# Pan Research - Mystery Shoppers



## aoc (20 Nov 2013)

Anyone heard of Pan Research - sent my info to them and they have confirmed acceptance - requesting details of my paypal account in order to make payment for jobs undertaken? any opinions??????


----------



## Sue Ellen (20 Nov 2013)

Can't find anything useful on reviews on Google on them

There are some previous threads on mystery shoppers on AAM here if they are of any use to you.

www.boards.ie may have something also.


----------



## Brendan Burgess (20 Nov 2013)

aoc said:


> requesting details of my paypal account in order to make payment for jobs undertaken?



What information have you provided them already?  Date of birth? Mother's family name? 

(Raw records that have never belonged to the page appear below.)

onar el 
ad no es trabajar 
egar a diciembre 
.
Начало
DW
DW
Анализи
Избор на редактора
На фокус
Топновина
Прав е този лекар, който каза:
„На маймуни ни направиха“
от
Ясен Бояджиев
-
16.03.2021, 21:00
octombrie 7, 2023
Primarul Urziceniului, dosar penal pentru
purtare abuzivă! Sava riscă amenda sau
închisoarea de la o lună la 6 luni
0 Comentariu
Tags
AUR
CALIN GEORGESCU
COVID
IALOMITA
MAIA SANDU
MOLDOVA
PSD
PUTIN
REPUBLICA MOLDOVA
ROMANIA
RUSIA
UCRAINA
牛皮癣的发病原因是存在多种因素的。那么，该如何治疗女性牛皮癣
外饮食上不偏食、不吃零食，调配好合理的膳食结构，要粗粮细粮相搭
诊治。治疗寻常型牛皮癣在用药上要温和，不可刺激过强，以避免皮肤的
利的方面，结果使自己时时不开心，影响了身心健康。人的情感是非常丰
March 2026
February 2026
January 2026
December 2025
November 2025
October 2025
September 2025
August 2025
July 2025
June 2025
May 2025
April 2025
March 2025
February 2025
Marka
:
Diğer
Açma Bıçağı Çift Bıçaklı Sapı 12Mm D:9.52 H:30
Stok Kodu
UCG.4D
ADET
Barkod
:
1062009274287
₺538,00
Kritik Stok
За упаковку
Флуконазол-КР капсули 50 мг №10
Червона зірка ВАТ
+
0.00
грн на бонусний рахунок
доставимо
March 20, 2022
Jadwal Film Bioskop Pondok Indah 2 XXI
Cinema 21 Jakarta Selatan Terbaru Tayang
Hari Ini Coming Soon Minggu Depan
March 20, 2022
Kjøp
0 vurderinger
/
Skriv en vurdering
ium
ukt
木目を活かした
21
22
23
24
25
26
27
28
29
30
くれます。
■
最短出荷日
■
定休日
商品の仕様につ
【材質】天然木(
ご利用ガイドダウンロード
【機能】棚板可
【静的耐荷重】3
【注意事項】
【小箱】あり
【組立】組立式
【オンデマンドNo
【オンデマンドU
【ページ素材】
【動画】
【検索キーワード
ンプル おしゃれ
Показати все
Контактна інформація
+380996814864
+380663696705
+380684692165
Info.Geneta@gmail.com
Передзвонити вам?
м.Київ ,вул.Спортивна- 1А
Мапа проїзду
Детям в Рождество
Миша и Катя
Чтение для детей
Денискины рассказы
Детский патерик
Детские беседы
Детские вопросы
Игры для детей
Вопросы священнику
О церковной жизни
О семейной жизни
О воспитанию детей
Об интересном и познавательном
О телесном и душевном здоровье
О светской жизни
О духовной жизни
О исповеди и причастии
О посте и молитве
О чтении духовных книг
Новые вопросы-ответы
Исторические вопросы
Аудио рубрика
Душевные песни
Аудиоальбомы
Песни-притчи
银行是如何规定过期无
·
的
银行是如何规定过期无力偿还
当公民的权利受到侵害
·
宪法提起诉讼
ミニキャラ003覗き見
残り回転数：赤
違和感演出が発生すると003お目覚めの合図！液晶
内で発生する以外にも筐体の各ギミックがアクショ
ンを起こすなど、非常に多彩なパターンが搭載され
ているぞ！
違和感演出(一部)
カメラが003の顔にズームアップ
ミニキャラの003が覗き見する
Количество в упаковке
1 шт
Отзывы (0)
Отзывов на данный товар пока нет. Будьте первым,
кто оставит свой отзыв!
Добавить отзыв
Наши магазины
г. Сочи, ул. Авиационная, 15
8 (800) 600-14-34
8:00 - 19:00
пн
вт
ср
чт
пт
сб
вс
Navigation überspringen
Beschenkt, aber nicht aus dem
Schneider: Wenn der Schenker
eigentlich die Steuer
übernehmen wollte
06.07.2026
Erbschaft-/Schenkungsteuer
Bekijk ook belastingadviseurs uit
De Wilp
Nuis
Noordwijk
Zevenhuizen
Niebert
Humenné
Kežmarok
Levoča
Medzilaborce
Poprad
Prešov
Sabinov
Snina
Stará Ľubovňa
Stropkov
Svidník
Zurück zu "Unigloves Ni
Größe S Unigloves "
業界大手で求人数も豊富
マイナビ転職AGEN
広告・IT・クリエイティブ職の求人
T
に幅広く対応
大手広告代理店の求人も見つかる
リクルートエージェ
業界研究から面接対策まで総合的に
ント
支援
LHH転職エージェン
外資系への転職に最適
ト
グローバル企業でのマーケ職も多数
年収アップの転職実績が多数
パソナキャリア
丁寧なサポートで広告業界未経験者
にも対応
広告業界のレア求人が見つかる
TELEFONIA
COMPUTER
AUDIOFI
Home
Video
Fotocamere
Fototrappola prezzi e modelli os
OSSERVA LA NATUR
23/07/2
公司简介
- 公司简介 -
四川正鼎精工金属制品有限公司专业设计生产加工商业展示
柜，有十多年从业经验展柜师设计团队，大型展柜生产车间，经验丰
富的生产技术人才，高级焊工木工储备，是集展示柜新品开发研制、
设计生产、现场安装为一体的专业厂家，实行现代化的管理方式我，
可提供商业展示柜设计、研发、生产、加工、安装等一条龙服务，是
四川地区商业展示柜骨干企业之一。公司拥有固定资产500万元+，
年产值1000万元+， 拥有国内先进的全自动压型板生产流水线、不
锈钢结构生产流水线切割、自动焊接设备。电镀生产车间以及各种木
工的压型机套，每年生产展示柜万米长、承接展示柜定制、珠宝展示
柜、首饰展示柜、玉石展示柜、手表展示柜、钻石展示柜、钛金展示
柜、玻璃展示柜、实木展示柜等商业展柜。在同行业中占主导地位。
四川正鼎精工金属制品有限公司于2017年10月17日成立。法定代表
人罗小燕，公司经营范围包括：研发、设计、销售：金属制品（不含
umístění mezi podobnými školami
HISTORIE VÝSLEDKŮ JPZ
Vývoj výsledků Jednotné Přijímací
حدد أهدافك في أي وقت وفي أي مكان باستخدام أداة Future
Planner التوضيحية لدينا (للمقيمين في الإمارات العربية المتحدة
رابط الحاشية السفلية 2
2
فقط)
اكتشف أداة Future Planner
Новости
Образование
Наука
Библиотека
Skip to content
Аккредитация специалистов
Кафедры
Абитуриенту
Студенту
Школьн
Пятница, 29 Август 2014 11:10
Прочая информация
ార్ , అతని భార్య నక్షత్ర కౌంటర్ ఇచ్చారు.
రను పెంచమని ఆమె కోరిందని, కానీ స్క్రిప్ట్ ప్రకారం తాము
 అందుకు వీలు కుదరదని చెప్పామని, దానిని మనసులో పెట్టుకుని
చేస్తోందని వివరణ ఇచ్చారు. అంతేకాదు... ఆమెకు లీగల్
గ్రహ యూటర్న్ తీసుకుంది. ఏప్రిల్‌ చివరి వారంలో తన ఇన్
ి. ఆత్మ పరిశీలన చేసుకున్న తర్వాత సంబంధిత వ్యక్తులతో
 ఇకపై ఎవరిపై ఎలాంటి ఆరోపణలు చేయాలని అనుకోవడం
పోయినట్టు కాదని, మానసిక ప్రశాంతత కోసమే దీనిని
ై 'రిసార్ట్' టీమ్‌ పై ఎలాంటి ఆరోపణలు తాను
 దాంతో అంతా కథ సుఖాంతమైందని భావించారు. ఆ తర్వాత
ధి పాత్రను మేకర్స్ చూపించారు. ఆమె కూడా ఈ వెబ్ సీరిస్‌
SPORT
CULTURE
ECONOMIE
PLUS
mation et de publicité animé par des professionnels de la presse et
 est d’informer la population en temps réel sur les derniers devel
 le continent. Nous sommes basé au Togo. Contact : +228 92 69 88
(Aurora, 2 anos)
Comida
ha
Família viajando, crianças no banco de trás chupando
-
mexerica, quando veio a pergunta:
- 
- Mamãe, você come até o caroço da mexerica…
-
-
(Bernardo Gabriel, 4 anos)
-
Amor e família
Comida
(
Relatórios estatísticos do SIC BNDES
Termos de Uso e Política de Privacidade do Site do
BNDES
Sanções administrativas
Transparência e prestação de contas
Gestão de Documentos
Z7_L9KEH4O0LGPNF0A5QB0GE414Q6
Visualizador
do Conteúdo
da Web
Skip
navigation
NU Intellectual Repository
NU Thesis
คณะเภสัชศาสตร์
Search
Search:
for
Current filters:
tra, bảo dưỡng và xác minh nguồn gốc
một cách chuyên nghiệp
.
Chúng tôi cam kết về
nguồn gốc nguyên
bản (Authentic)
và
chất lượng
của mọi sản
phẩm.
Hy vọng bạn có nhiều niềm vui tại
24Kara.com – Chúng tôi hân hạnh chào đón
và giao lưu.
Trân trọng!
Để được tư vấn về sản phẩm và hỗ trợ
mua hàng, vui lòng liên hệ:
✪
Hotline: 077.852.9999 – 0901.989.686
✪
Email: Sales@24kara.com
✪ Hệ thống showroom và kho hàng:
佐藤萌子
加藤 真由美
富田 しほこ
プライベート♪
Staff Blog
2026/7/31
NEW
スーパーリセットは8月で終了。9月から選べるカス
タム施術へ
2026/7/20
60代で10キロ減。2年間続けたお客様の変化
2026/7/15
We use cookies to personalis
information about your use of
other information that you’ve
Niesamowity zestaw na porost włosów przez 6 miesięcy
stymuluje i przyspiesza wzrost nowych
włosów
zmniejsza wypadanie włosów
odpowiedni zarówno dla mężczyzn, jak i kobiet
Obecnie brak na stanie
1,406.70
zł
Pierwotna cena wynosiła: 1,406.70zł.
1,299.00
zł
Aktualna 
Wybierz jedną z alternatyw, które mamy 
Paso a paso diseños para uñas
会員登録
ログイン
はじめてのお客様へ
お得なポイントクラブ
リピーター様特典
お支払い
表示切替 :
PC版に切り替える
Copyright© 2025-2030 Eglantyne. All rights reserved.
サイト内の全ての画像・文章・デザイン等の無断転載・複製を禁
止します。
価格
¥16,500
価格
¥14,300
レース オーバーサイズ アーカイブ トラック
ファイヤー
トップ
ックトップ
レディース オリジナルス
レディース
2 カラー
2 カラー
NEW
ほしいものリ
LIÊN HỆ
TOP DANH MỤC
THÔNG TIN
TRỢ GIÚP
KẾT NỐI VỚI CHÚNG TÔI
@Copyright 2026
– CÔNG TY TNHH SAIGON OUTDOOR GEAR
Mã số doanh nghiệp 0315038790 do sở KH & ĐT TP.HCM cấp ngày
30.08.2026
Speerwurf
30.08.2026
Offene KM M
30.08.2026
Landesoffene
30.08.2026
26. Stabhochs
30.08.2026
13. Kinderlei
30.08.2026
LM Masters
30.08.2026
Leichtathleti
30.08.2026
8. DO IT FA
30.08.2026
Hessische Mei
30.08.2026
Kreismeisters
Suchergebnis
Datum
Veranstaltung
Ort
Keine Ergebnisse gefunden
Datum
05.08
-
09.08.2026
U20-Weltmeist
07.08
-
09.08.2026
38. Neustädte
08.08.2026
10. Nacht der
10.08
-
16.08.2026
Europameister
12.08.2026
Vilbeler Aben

Could this be a phishing exercise? 

Brendan


----------



## Leo (20 Nov 2013)

Online application form is here.


----------



## Brendan Burgess (20 Nov 2013)

Grand. It seems like a legit company.

Landline 
Real address 
Clients identified 

The only strange thing is that they are not saying who they are. Pan Research is a trade name. They are obliged to state their legal status e.g. Adrian Bushell trading as Pan Research or    xyz Ltd t/a Pan Research. 

Brendan


----------



## aoc (20 Nov 2013)

perfect... I might look into it more so...  cheers everyone!


----------